La communication du dossier s’effectue dans les conditions définies à l’article R. 441-14 en ce qui concerne les pièces mentionnées aux 1°, 2° et 4° du présent article.
L’avis motivé du médecin du travail et le rapport établi par les services du contrôle médical mentionnés aux 3° et 5° du présent article sont communicables de plein droit à la victime et ses ayants droit. Ils ne sont communicables à l’employeur que par l’intermédiaire d’un praticien désigné à cet effet par la victime ou, à défaut, par ses ayants droit. Ce praticien prend connaissance du contenu de ces documents et ne peut en faire état, avec l’accord de la victime ou, à défaut, de ses ayants droit, que dans le respect des règles de déontologie.
Seules les conclusions administratives auxquelles ces documents ont pu aboutir sont communicables de plein droit à son employeur.
Selon l’article L. 461-1 du code de la sécurité sociale, la caisse primaire reconnaît l’origine professionnelle de la maladie après avis motivé d’un comité régional de reconnaissance des maladies professionnelles.

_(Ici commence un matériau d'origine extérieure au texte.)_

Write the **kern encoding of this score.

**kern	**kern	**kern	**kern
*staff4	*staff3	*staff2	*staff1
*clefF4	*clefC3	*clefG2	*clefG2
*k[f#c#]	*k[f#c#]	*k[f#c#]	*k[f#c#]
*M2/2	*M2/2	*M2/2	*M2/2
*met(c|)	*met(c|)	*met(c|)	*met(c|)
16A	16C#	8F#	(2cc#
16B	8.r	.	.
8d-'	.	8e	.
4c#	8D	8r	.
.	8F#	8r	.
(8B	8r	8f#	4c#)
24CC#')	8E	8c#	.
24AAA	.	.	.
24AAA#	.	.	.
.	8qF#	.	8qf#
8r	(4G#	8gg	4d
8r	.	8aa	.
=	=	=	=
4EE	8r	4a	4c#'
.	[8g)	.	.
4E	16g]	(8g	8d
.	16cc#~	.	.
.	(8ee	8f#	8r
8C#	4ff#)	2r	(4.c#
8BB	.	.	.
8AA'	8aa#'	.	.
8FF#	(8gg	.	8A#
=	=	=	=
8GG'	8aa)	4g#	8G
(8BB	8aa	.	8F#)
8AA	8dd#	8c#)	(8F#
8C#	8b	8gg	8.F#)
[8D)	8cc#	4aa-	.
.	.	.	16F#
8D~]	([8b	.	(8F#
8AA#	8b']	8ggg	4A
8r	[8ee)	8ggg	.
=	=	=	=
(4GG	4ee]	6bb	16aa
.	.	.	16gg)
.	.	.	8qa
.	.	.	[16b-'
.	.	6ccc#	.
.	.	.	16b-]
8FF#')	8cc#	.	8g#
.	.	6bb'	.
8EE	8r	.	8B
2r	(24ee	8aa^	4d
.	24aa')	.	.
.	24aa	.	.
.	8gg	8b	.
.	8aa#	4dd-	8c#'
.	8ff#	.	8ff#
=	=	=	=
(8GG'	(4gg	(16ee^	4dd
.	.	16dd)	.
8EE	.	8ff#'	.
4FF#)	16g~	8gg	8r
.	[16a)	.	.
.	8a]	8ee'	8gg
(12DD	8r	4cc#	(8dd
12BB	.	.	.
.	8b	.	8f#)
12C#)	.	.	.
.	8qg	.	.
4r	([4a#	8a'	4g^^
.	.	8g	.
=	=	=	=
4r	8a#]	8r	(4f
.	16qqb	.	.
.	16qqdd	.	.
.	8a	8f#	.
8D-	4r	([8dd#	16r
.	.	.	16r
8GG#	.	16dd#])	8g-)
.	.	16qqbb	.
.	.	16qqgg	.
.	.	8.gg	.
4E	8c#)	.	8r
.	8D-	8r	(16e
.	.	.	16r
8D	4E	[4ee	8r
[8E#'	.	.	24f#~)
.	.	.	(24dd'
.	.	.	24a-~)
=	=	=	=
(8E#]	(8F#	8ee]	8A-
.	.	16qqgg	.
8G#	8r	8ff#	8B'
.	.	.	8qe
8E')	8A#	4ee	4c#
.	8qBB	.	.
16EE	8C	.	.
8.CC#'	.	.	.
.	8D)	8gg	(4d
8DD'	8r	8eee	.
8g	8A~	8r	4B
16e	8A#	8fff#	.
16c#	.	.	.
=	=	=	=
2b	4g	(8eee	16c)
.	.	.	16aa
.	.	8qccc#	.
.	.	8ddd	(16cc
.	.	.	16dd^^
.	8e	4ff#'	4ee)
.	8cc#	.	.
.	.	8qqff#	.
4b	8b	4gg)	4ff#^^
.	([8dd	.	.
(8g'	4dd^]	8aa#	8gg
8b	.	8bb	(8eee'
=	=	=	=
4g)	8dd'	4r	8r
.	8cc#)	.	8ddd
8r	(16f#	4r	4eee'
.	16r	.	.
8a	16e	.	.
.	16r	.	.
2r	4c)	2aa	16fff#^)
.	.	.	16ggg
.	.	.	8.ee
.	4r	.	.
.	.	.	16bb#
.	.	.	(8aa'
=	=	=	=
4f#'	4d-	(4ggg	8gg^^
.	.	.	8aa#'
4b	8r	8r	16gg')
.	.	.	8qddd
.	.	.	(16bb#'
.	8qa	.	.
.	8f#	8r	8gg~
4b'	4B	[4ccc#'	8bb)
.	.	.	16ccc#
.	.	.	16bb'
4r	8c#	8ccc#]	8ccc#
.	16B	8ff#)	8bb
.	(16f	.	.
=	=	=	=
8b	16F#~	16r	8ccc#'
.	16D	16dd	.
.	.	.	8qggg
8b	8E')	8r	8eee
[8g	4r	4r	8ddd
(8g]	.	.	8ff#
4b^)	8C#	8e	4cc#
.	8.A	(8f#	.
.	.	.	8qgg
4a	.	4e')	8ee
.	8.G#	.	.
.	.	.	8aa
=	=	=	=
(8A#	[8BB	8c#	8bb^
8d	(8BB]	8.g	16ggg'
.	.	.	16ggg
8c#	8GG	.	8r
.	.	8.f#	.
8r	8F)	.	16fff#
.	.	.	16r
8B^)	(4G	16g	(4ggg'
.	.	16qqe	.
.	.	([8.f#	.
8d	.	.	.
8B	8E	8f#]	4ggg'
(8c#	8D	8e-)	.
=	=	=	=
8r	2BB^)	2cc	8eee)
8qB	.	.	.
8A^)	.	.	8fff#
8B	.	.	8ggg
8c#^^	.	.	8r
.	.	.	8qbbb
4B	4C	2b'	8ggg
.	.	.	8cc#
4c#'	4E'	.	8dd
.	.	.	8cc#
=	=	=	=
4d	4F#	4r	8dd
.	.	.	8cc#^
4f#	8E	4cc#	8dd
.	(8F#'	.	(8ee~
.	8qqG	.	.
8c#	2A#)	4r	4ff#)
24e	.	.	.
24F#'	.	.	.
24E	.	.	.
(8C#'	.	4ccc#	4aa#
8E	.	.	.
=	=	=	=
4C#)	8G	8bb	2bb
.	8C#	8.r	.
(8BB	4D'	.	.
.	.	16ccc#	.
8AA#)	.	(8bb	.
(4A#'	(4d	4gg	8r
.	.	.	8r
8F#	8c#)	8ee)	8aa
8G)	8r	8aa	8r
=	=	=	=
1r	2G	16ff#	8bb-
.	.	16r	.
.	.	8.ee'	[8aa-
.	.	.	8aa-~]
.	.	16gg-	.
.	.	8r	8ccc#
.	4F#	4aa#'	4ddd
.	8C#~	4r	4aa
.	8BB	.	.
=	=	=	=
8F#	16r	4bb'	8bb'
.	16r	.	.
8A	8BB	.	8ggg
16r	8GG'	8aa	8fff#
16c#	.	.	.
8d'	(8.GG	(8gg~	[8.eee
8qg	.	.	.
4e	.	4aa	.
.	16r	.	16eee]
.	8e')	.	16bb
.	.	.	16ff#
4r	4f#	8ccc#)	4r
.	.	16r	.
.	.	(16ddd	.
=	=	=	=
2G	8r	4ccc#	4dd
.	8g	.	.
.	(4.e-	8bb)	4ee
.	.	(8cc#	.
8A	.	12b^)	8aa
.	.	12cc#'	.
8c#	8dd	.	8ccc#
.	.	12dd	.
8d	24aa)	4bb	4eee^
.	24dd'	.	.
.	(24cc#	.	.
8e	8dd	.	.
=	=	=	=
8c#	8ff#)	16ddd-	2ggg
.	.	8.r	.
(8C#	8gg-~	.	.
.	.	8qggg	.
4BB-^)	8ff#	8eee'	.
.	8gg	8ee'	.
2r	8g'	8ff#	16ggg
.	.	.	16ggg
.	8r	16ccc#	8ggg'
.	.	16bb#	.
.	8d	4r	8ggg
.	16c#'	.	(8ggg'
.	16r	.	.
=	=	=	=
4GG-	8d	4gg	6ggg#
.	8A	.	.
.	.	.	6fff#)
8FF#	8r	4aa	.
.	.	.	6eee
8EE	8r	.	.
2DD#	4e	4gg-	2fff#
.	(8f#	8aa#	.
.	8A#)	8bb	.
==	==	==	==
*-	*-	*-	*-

La composition, le fonctionnement et le ressort territorial de ce comité ainsi que les éléments du dossier au vu duquel il rend son avis sont fixés par décret.
Selon l’article D. 461-30 du code de la sécurité social, l’avis du comité doit être motivé.
En tout état de cause, l’avis rendu par le CRRMP s’impose à la caisse en vertu de l’article L.
315-2 du code de la sécurité sociale.
En l’espèce, la société [1] soutient que le second CRRMP a rendu son avis sans disposer de l’analyse du médecin du travail.
La CPAM du Rhône fait valoir sur ce point que si ses services demandent l’avis du médecin du travail qui est soumis au secret médical, l’avis est adressé sous pli confidentiel à l’attention du service médical.
La caisse précise qu’elle a bien sollicité le médecin du travail dans le cadre de l’instruction du dossier et que le service du contentieux général a informé par mail daté du 25 octobre 2023, d’une part, les services administratifs et d’autre part le service du contrôle médical, de la désignation par la juridiction de céans du CRRMP de [Localité 3] pour nouvel avis.
Cependant, un tel email ne saurait suffire à établir une sollicitation telle que prévue par les textes.
En l’absence d’élément matériel produit sur la sollicitation du médecin du travail, il n’est ni établi que ce médecin a bien été sollicité, ni l’impossibilité matérielle dans laquelle les services de la CPAM concernés ont été de produire cet avis tel que prévue pas les textes.
Par conséquent, ce moyen sera accueilli et la décision de prise en charge, au titre de la législation professionnelle, de la CPAM du Rhône de la maladie de Madame [G] sera déclarée inopposable à la société [1].
De ce fait, il y a lieu d’écarter les autres moyens.
PAR CES MOTIFS
Le pôle social du tribunal judiciaire de Lyon, par jugement contradictoire, en premier ressort, mis à la disposition des parties,
Fait droit à la demande de la société [1] ;
Déclare inopposables à la société [1] les décisions de la CPAM du Rhône de prise en charge des maladies déclarées par [Y] [G] au titre de la législation professionnelle ;
Condamne la CPAM du Rhône aux dépens exposés à compter du 1er janvier 2019.